The Space Bar

Everything About Fiction You Never Wanted to Know.

The Space Bar is an adventure game co-developed by Boffo Games and published by Rocket Science Games and Sega Soft in 1997. The game featured a 3-D environment which allowed the player to rotate (as opposed to Rocket Science's earlier production Obsidian in which the camera was usually fixed), and a humorous cast of aliens in the framework of a mystery. The player fills the role of a detective, interacting with characters and objects via a first-person interface. The name itself is a pun, as the game takes place in a bar in outer space: literally a "space bar" rather than the space bar found on a computer's keyboard.

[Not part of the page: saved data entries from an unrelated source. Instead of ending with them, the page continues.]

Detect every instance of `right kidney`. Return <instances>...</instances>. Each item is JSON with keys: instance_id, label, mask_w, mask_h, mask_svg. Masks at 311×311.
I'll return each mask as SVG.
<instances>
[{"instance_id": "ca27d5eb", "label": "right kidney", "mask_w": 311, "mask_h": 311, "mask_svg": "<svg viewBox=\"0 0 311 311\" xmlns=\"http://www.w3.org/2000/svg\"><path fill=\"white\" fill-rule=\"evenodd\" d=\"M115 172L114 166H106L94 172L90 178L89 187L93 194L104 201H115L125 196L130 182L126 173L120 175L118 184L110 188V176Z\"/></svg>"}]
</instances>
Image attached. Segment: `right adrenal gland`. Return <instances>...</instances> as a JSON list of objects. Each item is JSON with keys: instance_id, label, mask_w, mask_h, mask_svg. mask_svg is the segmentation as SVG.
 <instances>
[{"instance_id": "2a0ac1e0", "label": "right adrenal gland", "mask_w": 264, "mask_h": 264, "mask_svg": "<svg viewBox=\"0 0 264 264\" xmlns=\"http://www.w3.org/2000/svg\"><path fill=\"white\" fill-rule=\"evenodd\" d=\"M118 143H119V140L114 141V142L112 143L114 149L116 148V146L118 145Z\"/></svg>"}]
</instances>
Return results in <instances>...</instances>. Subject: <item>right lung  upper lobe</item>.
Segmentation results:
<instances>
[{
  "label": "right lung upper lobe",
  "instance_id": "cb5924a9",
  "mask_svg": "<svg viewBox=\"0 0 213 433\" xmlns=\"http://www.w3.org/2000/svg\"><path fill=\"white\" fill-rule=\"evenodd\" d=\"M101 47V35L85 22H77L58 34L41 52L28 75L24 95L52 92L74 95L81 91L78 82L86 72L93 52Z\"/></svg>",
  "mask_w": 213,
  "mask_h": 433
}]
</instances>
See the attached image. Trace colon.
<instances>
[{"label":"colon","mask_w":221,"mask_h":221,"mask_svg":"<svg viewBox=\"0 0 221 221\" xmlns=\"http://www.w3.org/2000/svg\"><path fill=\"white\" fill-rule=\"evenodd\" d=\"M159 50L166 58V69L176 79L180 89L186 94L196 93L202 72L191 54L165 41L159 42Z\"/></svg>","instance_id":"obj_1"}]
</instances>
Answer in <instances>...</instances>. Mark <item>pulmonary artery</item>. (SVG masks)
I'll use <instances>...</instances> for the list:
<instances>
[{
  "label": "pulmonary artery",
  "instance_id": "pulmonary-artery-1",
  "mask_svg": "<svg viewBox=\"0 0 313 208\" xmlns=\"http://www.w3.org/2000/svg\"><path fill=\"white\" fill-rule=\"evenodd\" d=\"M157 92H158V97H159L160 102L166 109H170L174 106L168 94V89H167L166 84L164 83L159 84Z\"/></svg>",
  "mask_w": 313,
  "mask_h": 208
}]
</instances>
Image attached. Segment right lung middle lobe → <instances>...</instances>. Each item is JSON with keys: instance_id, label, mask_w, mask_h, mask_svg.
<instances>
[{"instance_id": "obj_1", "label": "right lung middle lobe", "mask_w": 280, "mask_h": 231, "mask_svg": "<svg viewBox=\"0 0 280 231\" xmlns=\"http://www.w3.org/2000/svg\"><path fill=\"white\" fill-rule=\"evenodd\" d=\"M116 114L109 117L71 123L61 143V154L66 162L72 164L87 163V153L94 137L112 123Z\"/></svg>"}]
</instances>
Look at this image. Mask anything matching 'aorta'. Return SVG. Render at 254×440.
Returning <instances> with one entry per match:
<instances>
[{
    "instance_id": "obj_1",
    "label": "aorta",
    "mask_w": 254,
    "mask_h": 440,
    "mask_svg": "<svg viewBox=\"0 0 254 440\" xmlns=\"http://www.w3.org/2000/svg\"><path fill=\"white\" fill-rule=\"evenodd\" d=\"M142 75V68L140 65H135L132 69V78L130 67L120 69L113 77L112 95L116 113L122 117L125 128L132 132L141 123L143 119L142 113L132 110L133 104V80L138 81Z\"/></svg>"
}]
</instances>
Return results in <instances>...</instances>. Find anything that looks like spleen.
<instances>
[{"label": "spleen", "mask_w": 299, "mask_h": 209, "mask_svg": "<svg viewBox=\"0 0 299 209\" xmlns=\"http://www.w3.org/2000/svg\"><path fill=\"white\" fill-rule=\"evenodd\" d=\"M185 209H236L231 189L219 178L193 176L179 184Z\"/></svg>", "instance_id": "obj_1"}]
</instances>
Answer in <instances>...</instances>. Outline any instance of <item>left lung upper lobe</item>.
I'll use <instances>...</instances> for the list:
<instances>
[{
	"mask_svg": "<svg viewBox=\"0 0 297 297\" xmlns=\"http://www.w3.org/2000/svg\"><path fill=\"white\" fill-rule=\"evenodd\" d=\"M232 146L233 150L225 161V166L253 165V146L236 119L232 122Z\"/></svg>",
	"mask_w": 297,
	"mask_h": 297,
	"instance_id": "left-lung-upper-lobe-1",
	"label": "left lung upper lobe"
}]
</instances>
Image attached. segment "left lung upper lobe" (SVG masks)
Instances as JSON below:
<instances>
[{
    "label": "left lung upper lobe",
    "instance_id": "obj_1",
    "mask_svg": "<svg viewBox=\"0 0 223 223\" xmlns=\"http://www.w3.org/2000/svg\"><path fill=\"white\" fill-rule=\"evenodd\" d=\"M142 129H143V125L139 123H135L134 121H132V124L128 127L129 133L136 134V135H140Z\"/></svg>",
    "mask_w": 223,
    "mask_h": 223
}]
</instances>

An intergalactic PI named Maksh has been kidnapped. Also, an evil shape-shifter is hunting for a special data storage unit. His partner Alias Node has been assigned to track him down. As Alias Node, you track down the shape-shifter to a bar, much like the Mos Eisley cantina, where your goal is to find the fate of your partner, and the alien who is disguising as the shape-shifter.

You, however, have a special ability, the ability to form a mind meld with beings. You can inhabit the patrons of the bar in an effort to locate your partner and the shape-shifter. With this special ability, the game is divided into six mini-games as you search each alien for an explanation. A unique twist is that you view each game as that alien would see the world, whether as an insect, a potato or a being with three sexes. You're able to tackle each part of the game separately, and come and go as you please in this 360-degree panorama adventure game.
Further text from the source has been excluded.